WICG / turtledove

TURTLEDOVE
https://wicg.github.io/turtledove/
Other
522 stars 225 forks source link

Limit on Number of Interest Groups / Web Bundles #46

Closed appascoe closed 1 year ago

appascoe commented 4 years ago

In the Aggregate Reporting API repo, it's written:

Pending reports take up storage on the client’s device, so there should be some limits on the total storage this API can use per origin.

I presume we would want similar per-origin limits on interest groups and web bundles in TURTLEDOVE. I think this is worth explicitly stating in the explainer.

This leads to a follow-up question: I would also presume that we would want some global limit on the amount of storage occupied on the client's device. Is this accurate?

I would argue in favor of a global limit, but such a limit does open up some attack vectors. For example, a malevolent actor could, in principle, spoof being many origins, reach the quota for each origin, so that the data for prior, legitimate origins get evicted. Perhaps a mechanism such that only origins that are .well-known can add data to the browser. Maybe this is the intent, but I don't see it specified.

Beyond this, there doesn't appear to be a specification that would prevent a malevolent actor from writing their own interest groups into the browser under a legitimate origin's name. This could result in eviction of legitimate data, or result in nonsense requests during the interest group request.

michaelkleber commented 4 years ago

All browsers have to manage resources — for example, every time an HTTP response comes with a Cache-Control header, it's asking the browser to store it for some amount of time — and the details of how to handle resource constraints are up to the browser's discretion.

In the TURTLEDOVE case, browsers could track how old things are and how often they've actually won an auction, so could make informed decisions about what to evict if space constraints forced them to do so. And web bundles could always be deleted and then re-downloaded later, if the browser chose.

Beyond this, there doesn't appear to be a specification that would prevent a malevolent actor from writing their own interest groups into the browser under a legitimate origin's name.

The joinAdInterestGroup API must be called from a window (top-level or iframe) whose origin matches the group's owner.

ablanchard1138 commented 4 years ago

Hello,

We also believe that the browser having to handle a large number of ad bundles could lead to degraded web experience for users (large consumption of data and usage of memory to load all the logic, but also pictures, videos, etc). That's one of the reason for the existence of SPARROW's gatekeeper, hosting the auction outside of the browser, and only sending the creatives to be displayed (and not all that could be displayed eventually).

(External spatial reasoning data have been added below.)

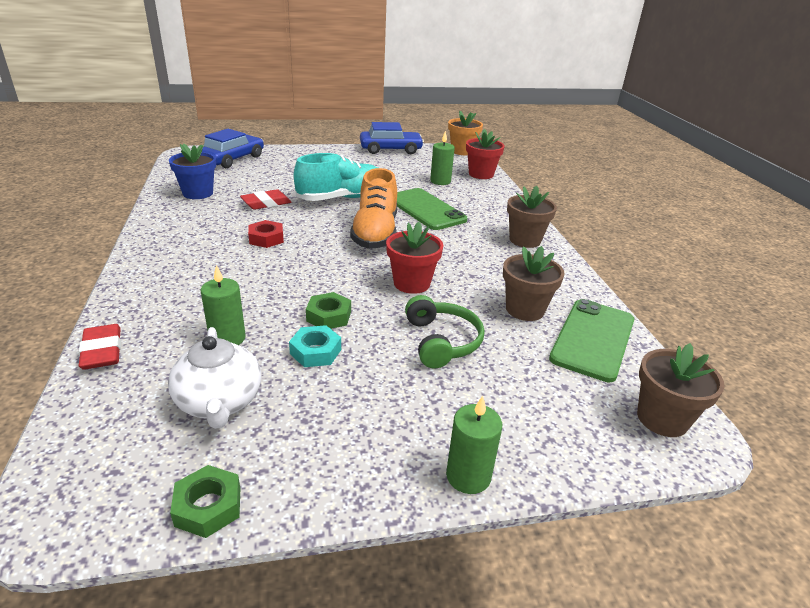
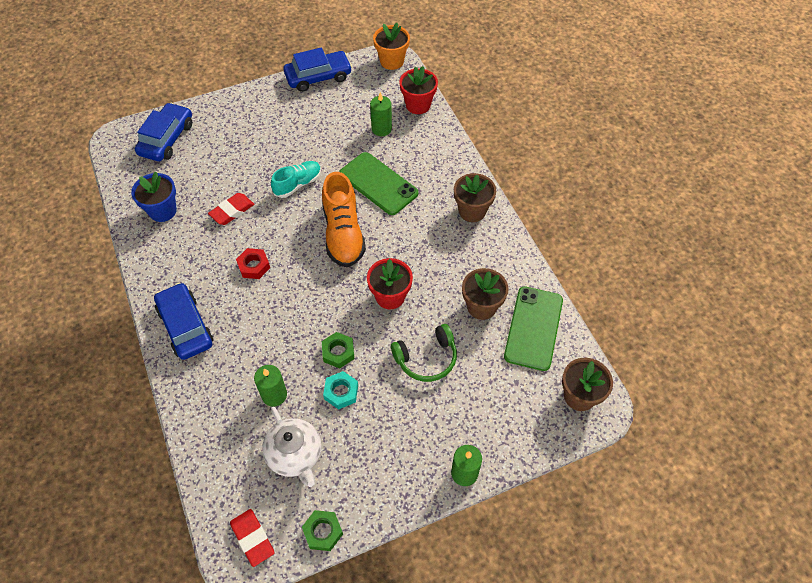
camera: 10 degrees left, 25 degrees up
(102, 351) = (193, 430): red eraser -> red eraser (252, 538)
(162, 266) = (186, 326): none -> blue car
(342, 198) = (298, 184): turquoise shoe -> turquoise shoe, size x0.62
(442, 341) = (426, 358): green headphones -> green headphones turned 90 degrees clockwise

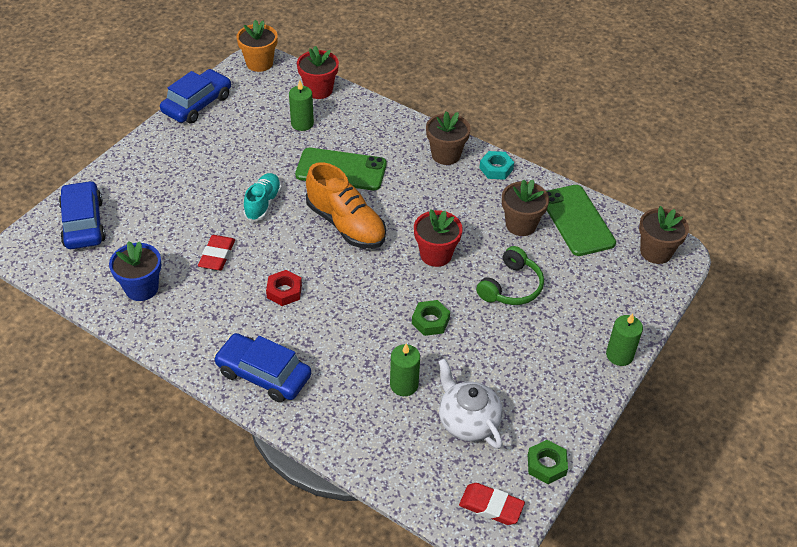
camera: 35 degrees left, 10 degrees down
(295, 455) = (467, 421): white teapot -> white teapot turned 150 degrees counterclockwise
(341, 392) = (462, 351): turquoise nut -> turquoise nut (496, 169)

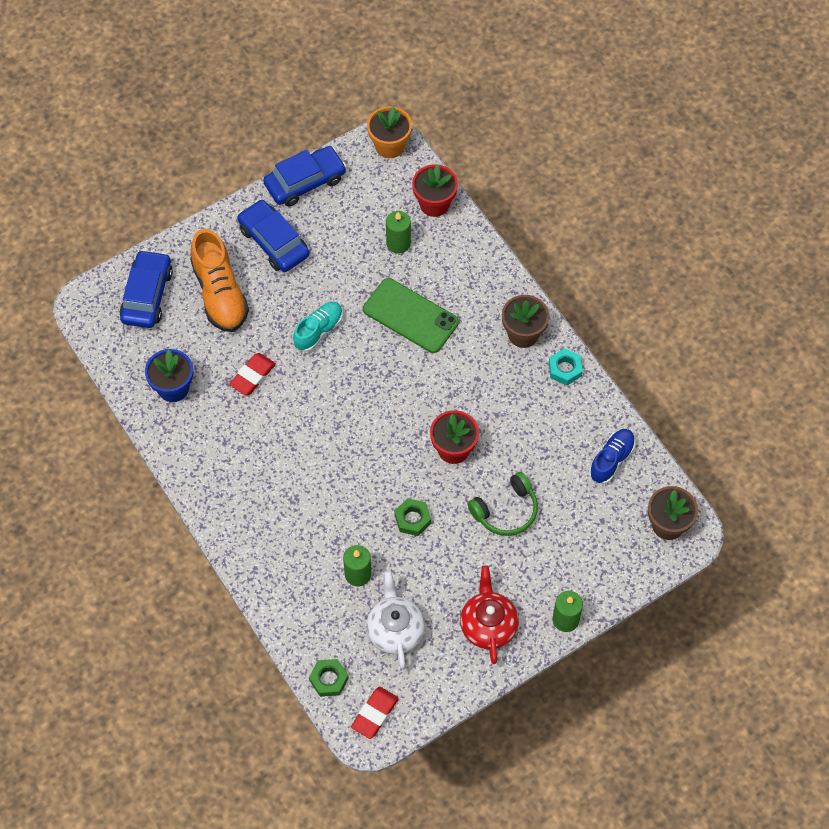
camera: 25 degrees right, 15 degrees up
(263, 374) = (243, 517): blue car -> blue car (274, 242)
(284, 291) = (296, 438): red nut -> none
(346, 224) = (385, 384): orange shoe -> orange shoe (220, 293)
(491, 506) = (375, 714): red eraser -> red eraser turned 75 degrees clockwise
(521, 225) = (553, 445): brown flower pot -> none
(546, 465) = (440, 696): green nut -> green nut (329, 679)
(553, 385) = (488, 625): none -> red teapot
(577, 220) = (611, 460): green phone -> blue shoe

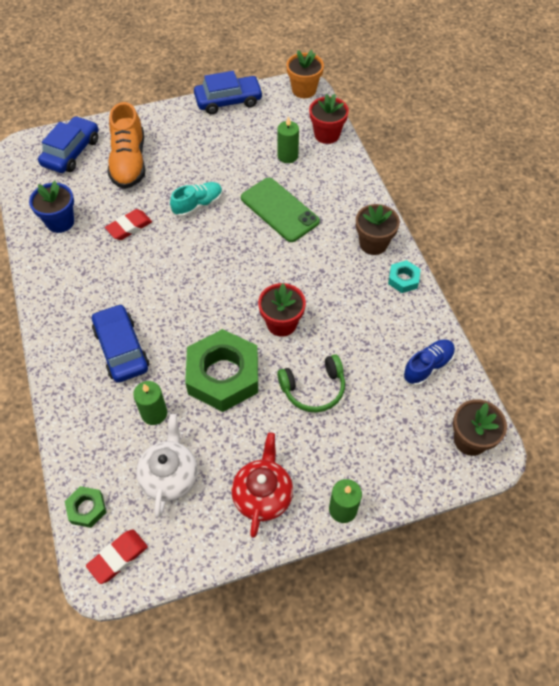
camera: 15 degrees right, 5 degrees down
(274, 242) = (187, 135): blue car -> blue car (121, 349)
(412, 519) = (223, 375): green nut -> green nut, size x2.18

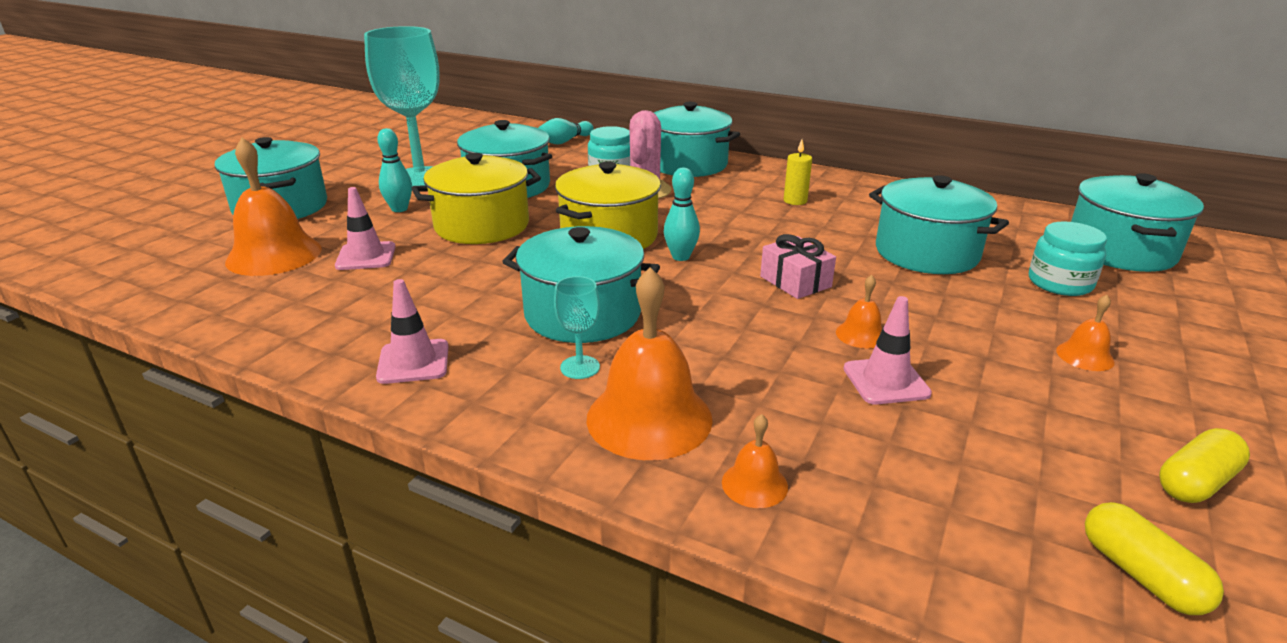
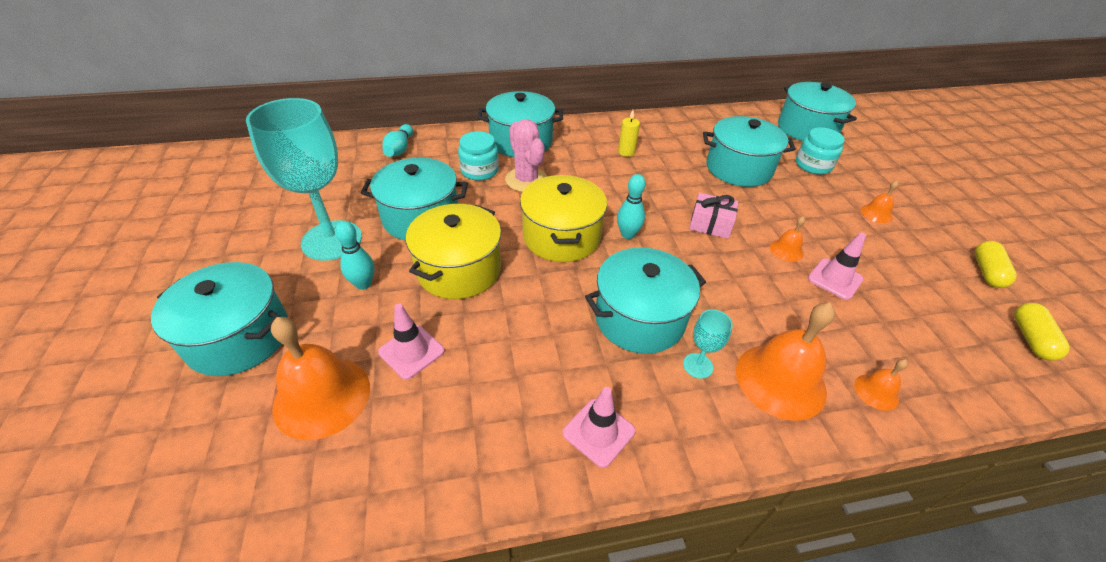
camera: 40 degrees left, 15 degrees up
(1140, 574) = (1030, 339): yellow capsule -> yellow capsule turned 75 degrees clockwise

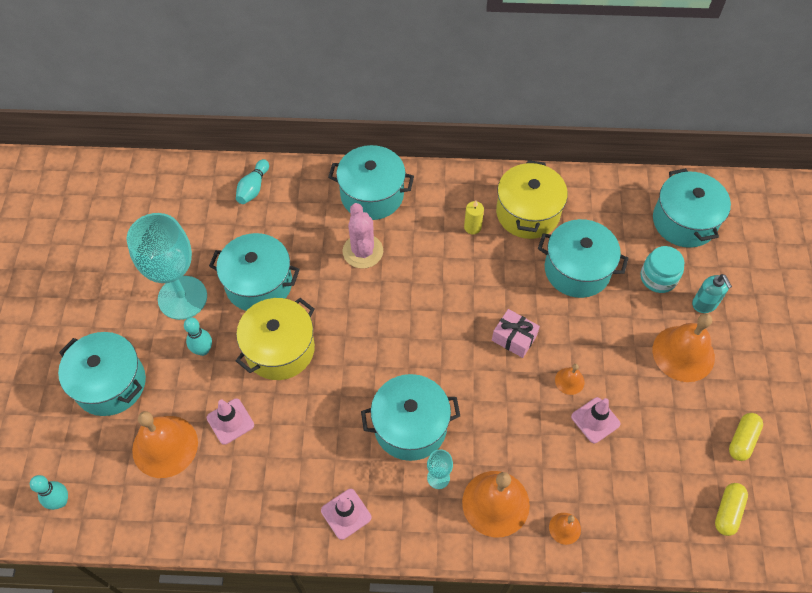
camera: 15 degrees right, 15 degrees up
(479, 171) = (322, 231): turquoise jar -> none
(561, 236) = (374, 328): yellow pot -> yellow pot (528, 213)
(627, 234) = (433, 336): turquoise bowling pin -> turquoise bowling pin (60, 501)
(866, 177) = (704, 304): none -> turquoise soap dispenser
(876, 213) = (683, 353): orange bell -> orange bell, size x2.13

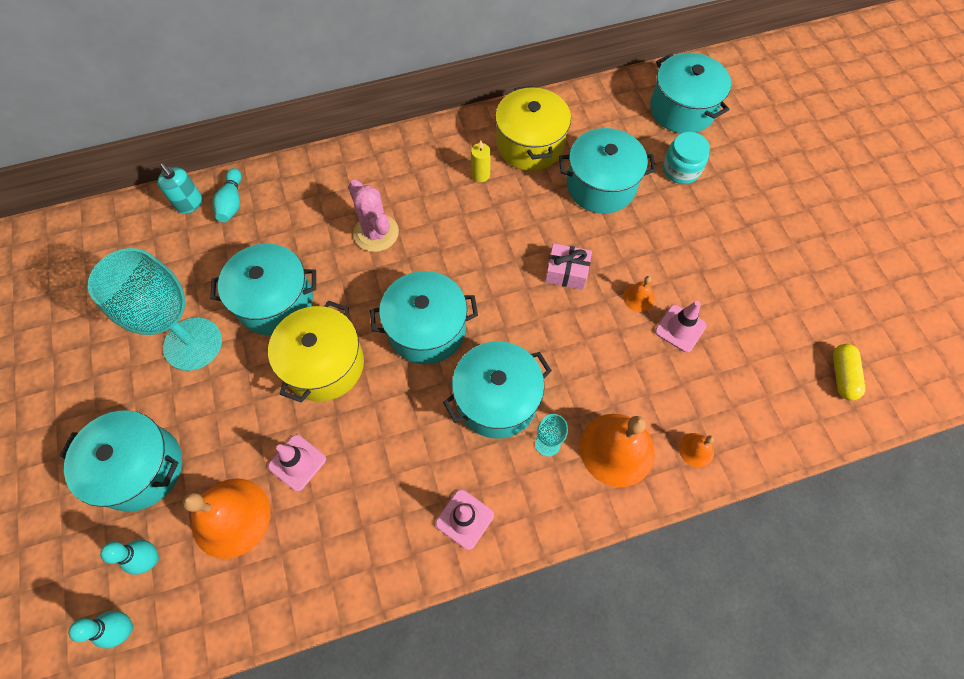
camera: 20 degrees left, 5 degrees up
(203, 350) = (237, 394): turquoise bowling pin -> turquoise bowling pin (151, 559)
(372, 195) = (364, 172): turquoise pot -> turquoise pot (427, 329)
(683, 353) = (735, 235): orange bell -> none
(704, 304) = (734, 181): turquoise soap dispenser -> turquoise soap dispenser (190, 204)
(742, 440) = (825, 300): yellow capsule -> none

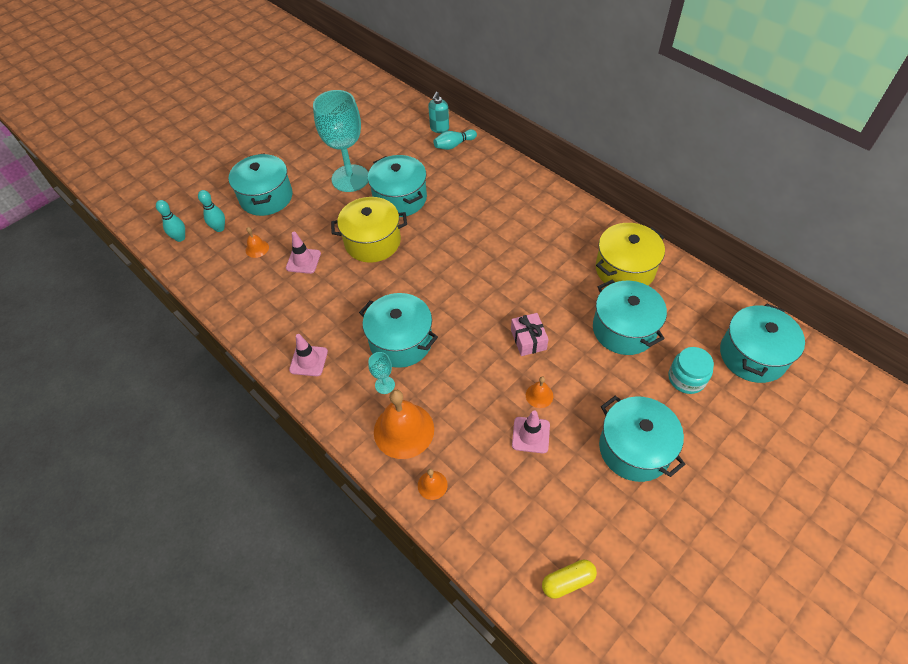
camera: 65 degrees right, 10 degrees down
(231, 517) = (257, 248): orange bell -> orange bell, size x0.47
(376, 233) = (482, 220): pink cactus -> none
(427, 329) = (429, 280): turquoise pot -> turquoise pot (634, 449)
(480, 175) = (573, 253): yellow candle -> none

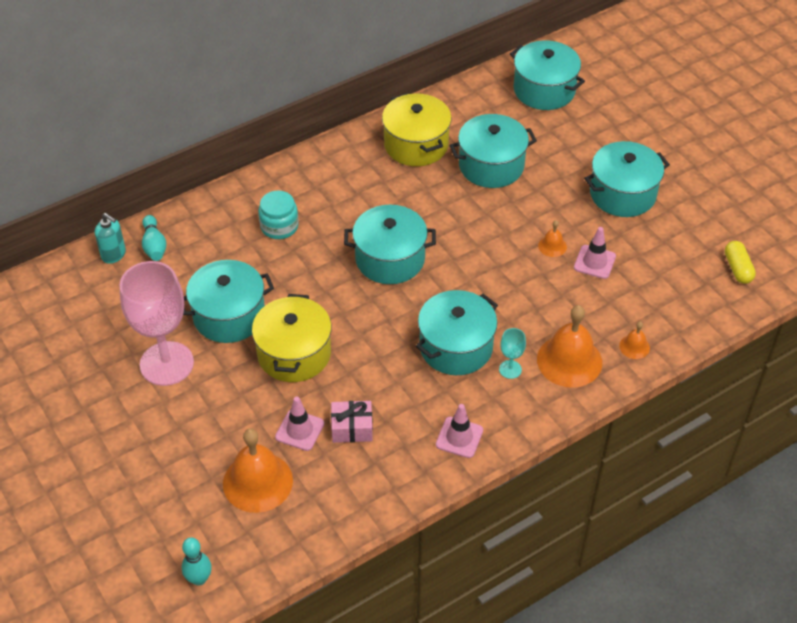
camera: 80 degrees left, 5 degrees down
(219, 228) = (200, 527): turquoise bowling pin -> none
(257, 248) = (257, 482): orange bell -> orange bell, size x2.13
(266, 197) = (160, 465): turquoise pot -> turquoise pot (390, 259)
(350, 178) = (166, 363): turquoise goblet -> pink goblet
(528, 340) = (483, 240): pink gift -> pink gift (352, 428)
(686, 378) = (558, 139): turquoise jar -> turquoise jar (279, 226)

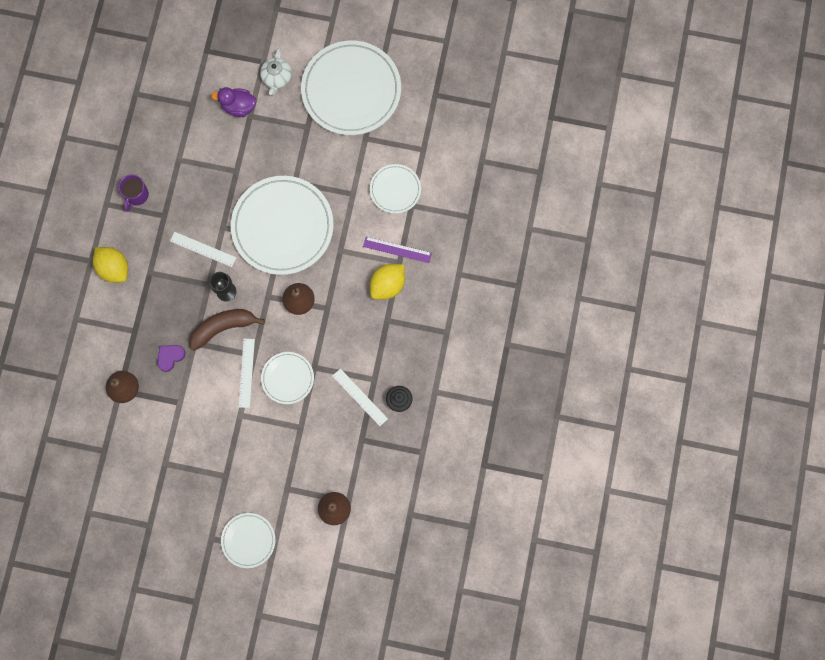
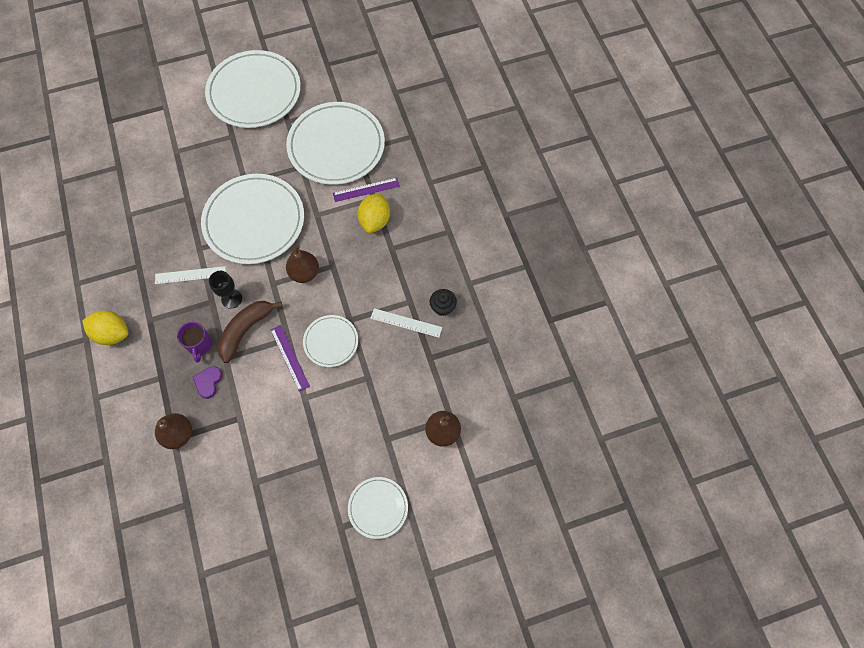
camera: 30 degrees left, 10 degrees down
(136, 195) = (103, 262): purple mug -> purple mug (199, 345)
(238, 107) = (162, 149): purple duck -> none
(246, 373) = (290, 357): white ruler -> purple ruler
(277, 78) = (184, 113): white teapot -> none
(395, 189) = (336, 146): white plate -> white plate, size x1.98

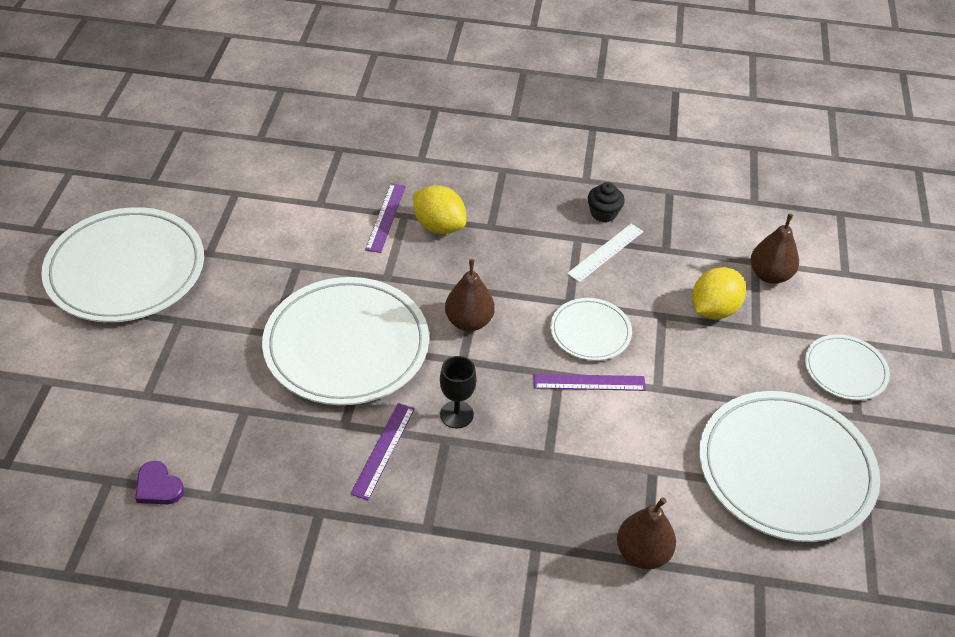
camera: 65 degrees left, 20 degrees down
(112, 333) = (420, 587): yellow lemon -> yellow lemon (714, 309)
(190, 275) = (383, 450): white ruler -> purple ruler
(199, 345) = (509, 478): purple mug -> none
(208, 382) = (576, 488): purple heart -> purple heart (158, 486)
(246, 330) = (518, 416): brown banana -> none
(336, 146) = (294, 220): white plate -> white plate (785, 469)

However, solving this issue by reducing the number of interest groups is going to strongly impact the performance of advertising. If this is to happen, then indeed it needs to be stated.

@michaelkleber, could you elaborate on how this mechanism of filtering based on winning rate / size would work?

Does it require some server-side actions to happen? Since the average winning rate can be quite low for many campaigns on many users, doing it fully in a browser is probably not realistic to achieve a good enough user-level filtering performance.

Also, how advertisers would be notified that a particular bundle has been dropped? This is an important information that should influence marketing strategies.

michaelkleber commented 4 years ago

The web bundle to render each ad is just something downloaded from a URL. So even if the browser needs to conserve space and deletes some stored web bundles to do so, it could always download the bundle resource again, at render time. (It would be a privacy problem if the browser usually made a network request at ad render time, but doing so occasionally seems fine.)

There's no reason that I can see to evict the in-browser bidding JS functions, so all ads should get to participate in the auction. And there would be no server-side action or notice of re-download.

ablanchard1138 commented 4 years ago

Thanks for the clarification and sorry for my delayed answer. If I understand correctly:

Is this correct?

If so, it raises a few concerns of privacy vs performance, that will directly stems out of the delay do you expect between a dropping of the creative assets and their subsequent reloading.

Either you let several auctions pass to notice that a trashed bundle should have won, and then reload it for future potential impression opportunities. The inconvenient is that you actually let deliberately win a bundle that was not supposed to win, resulting in unfair auction (which could bias advertiser strategies) and lower publisher spend. Or, you reload the bundle very frequently, somehow pretty accurately to avoid losing to many opportunities, but then you have a bundle URL call timestamp that is very close to the impression itself, and then you miss out on the TURTLEDOVE promise of asynchronicity.

In any case, this seems like an important part of the whole TURTLEDOVE pipeline, and I think it would be of value to mention it in the main proposal. A more detailed explanation would be extremely useful to better understand the consequences of it.

JensenPaul commented 1 year ago

Closing this issue as it represents past design discussion that predates more recent proposals. I believe some of this feedback was incorporated into the Protected Audience (formerly known as FLEDGE) proposal. If you feel further discussion is needed, please feel free to reopen this issue or file a new issue.